Trecho do documento →
++++++

## Projeto Prático 4

**Universidade do Estado do Amazonas**  
**Escola Superior de Tecnologia**  
**Professora:** Elloá B. Guedes  
**Alunos:** Juliany Raiol, Raí Soledade, Richardson Souza  
**Disciplina:** Redes Neurais Artificiais

## Aprendizado de Máquina com tarefa de classificação aplicado no dataset  de variedades de trigo

### Introdução

Três variedades de trigo (Kama, Rosa e Canadian) possuem sementes muito parecidas,
entretanto diferentes. Um grupo de pesquisadores poloneses coletou 70 amostras de cada
tipo e, usando uma técnica particular de raio-X, coletou medidas geométricas destas
sementes, a citar: área, perímetro, compactude, comprimento, largura, coeficiente de
assimetria e comprimento do sulco da semente.

++++++

Dados →
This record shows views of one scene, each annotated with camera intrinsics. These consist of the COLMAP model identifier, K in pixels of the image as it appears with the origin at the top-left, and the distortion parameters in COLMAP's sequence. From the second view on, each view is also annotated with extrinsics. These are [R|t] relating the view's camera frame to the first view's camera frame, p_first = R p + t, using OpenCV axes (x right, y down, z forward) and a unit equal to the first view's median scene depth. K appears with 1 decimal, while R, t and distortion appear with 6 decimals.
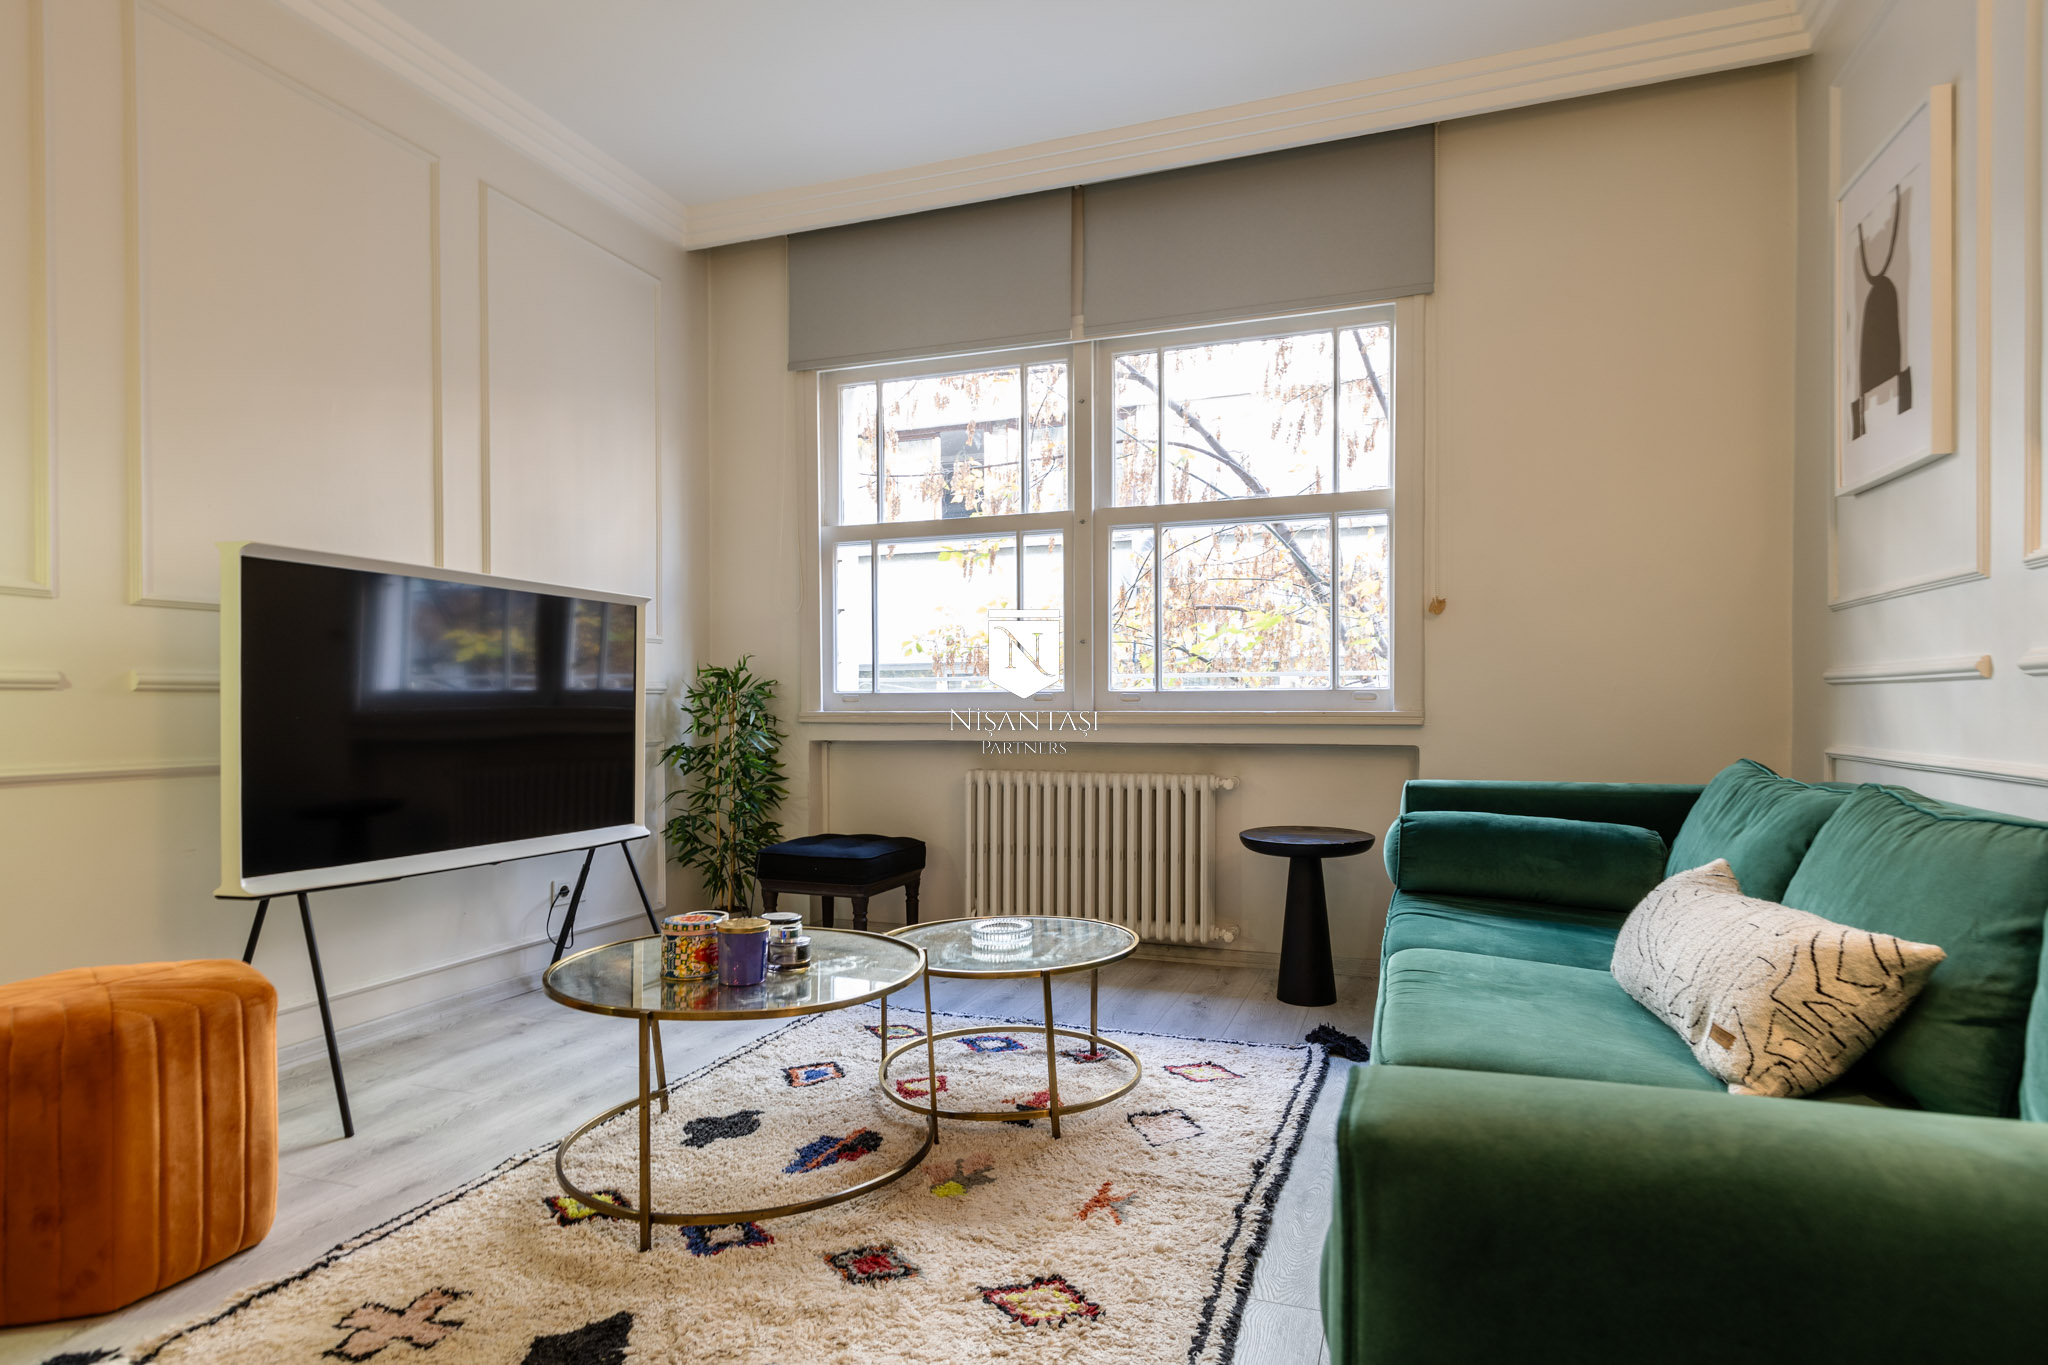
lens RADIAL K [[1127.2, 0, 1039.0], [0, 1127.2, 712.9], [0, 0, 1]] dist [0.013884, 0.000174]
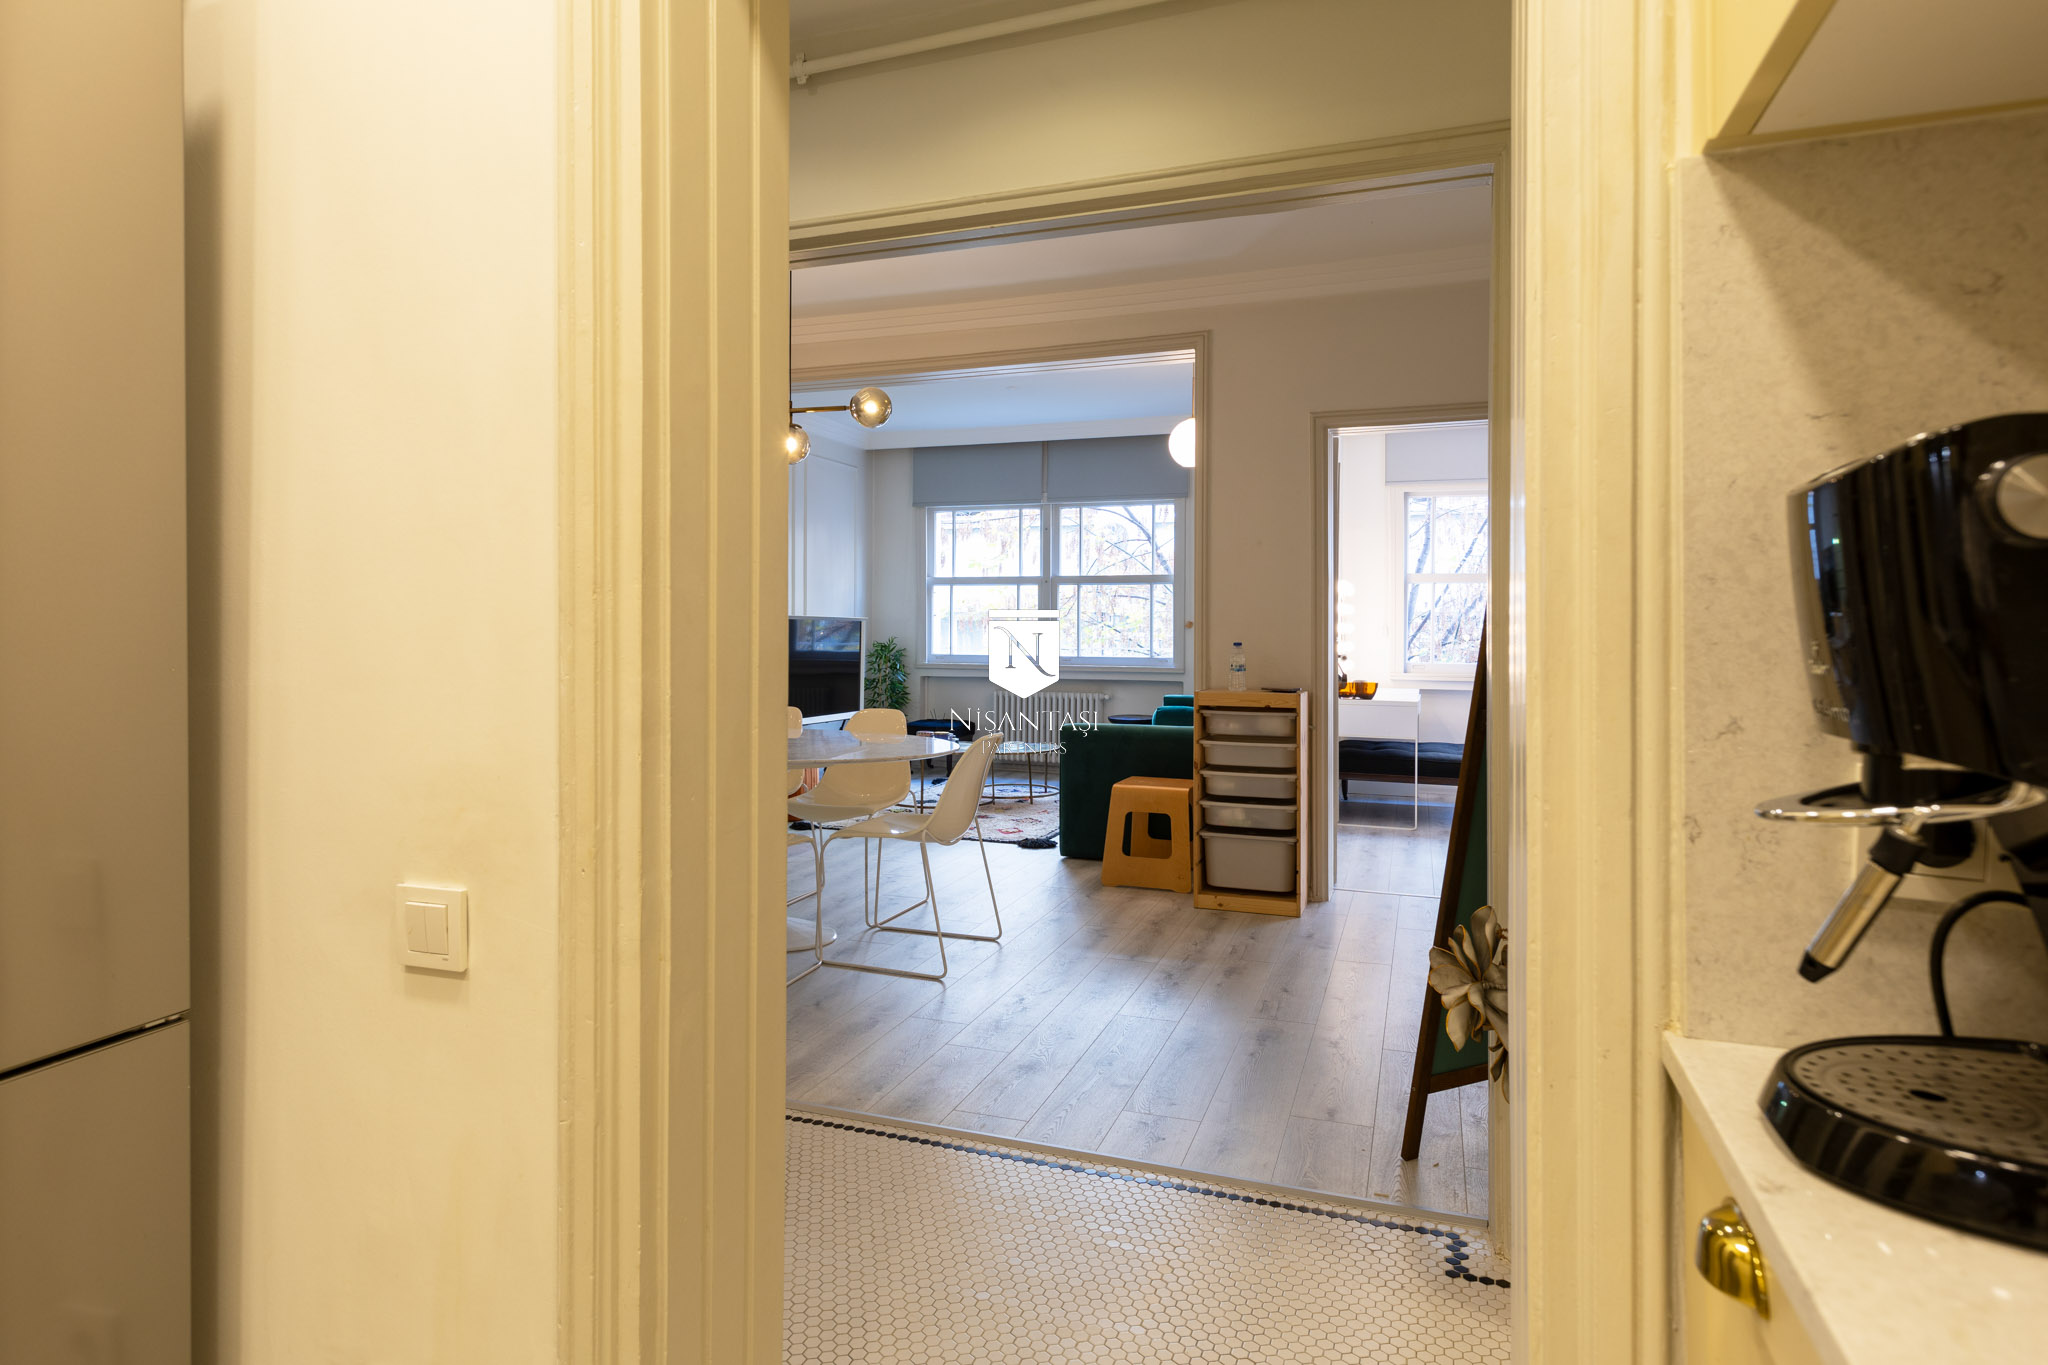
lens RADIAL K [[1125.7, 0, 999.5], [0, 1125.7, 598.5], [0, 0, 1]] dist [0.006425, 0.001504]
pose [[0.999775, 0.006296, -0.020244, -0.011265], [-0.006996, 0.999373, -0.034696, -0.065923], [0.020013, 0.034830, 0.999193, -1.508904]]
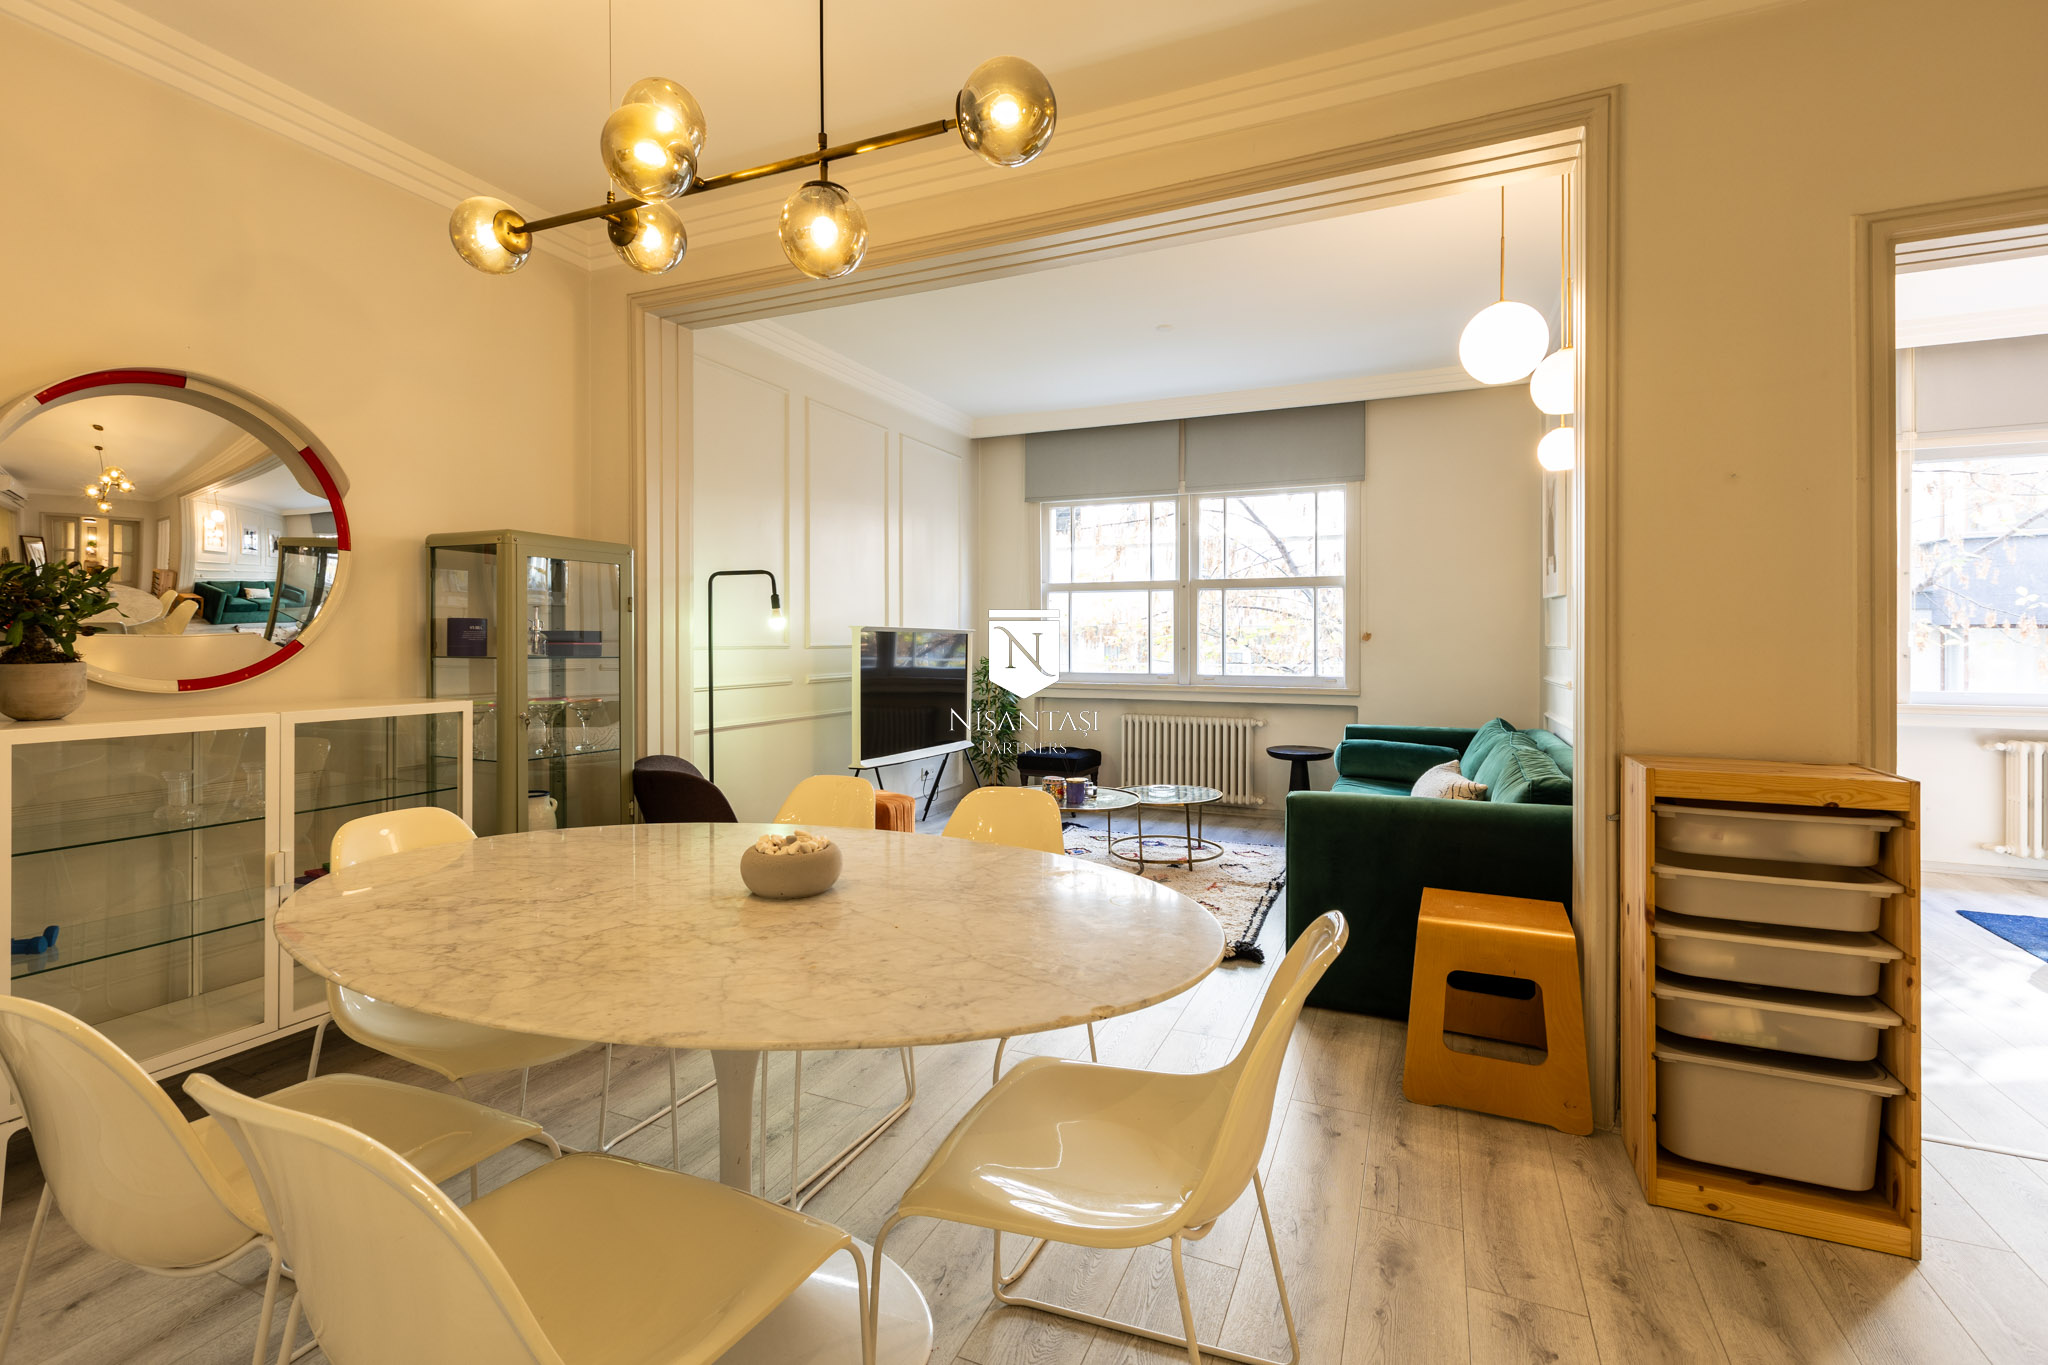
lens RADIAL K [[923.2, 0, 1020.8], [0, 923.2, 637.8], [0, 0, 1]] dist [0.005548, -0.001944]
pose [[0.996919, 0.003335, -0.078373, -0.136646], [-0.004233, 0.999927, -0.011295, -0.073357], [0.078330, 0.011592, 0.996860, -0.710307]]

++++++

Responda, com base no trecho do documento acima, às perguntas a seguir.
1. Qual é o nome da professora?
2. Quais são as três variedades de trigo citadas?
3. Quantas amostras de cada tipo os pesquisadores poloneses coletaram?

1. A professora é Elloá B. Guedes.
2. As três variedades são Kama, Rosa e Canadian.
3. Os pesquisadores coletaram 70 amostras de cada tipo.